Greens pledge 5,500 teachers to help schools recovery
Scottish Greens will today reveal plans to recruit an additional 5,500 teachers to help schools recover from the coronavirus pandemic.
The Scottish Greens manifesto will make the pledge, an increase of 10% of the workforce, to help reduce class sizes and teacher workload, which unions warn have become unmanageable in recent years.
The announcement follows the Scottish Greens' work to make schools safer during the pandemic. In November, Parliament backed a package of 'Safer Schools' proposals by Scottish Greens education spokesperson Ross Greer, which led to the introduction of regular voluntary COVID testing for both school staff and senior pupils and the granting of £45 million for schools to recruit 2,000 additional teachers or other key staff during the pandemic.
Commenting, Scottish Greens co-leader Patrick Harvie said: “The Scottish Greens have worked hard for teachers, support staff and pupils throughout the pandemic. Our plans for regular covid testing and the recruitment of additional staff to cope with COVID related absences were passed by Parliament and are now being delivered. And of course, we were able to force the restoration of all hundred and twenty five thousand school grades unfairly lowered by the SQA. That's the difference Green MSPs have made during the pandemic.
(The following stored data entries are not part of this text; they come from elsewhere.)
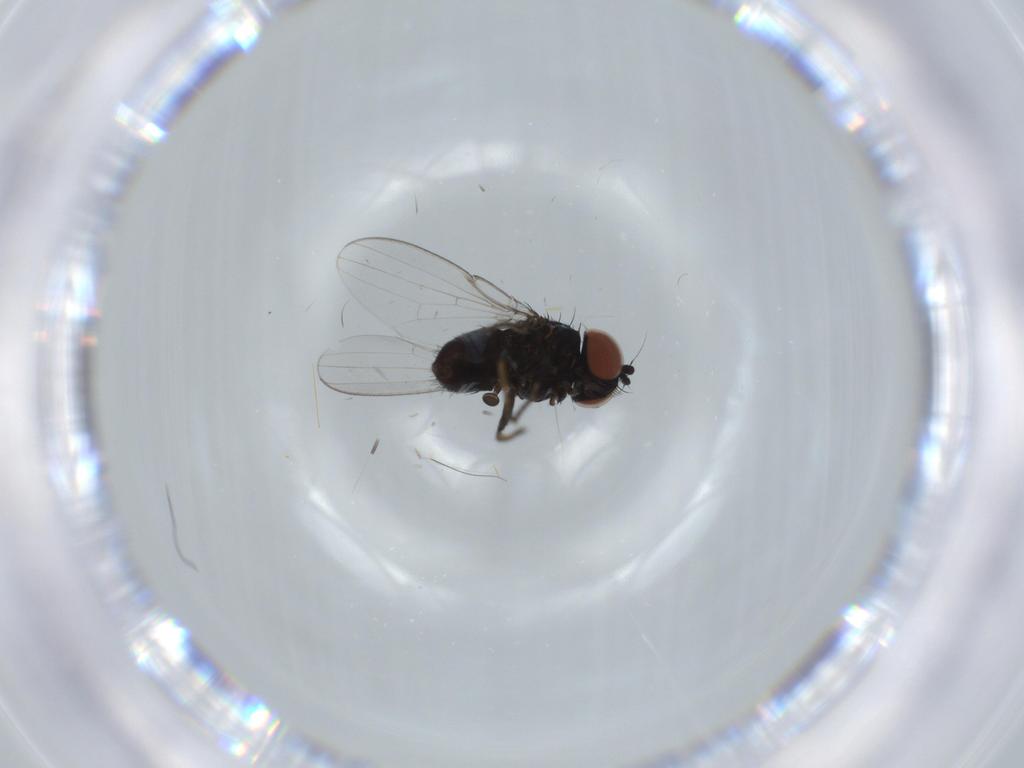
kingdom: Animalia
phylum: Arthropoda
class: Insecta
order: Diptera
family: Milichiidae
"Scotland's schools were struggling long before covid though, with impossible workloads heaped on teachers and class sizes still far, far too large. That’s why the Greens will recruit an additional 5,500 teachers over the next term of Parliament. Reducing the workload burden and allowing teachers to teach rather than administer will attract exactly the kind of passionate people we want teaching our children.
“A green recovery for our young people means giving them a broad, empowering education delivered by motivated teachers. Our future depends on it.”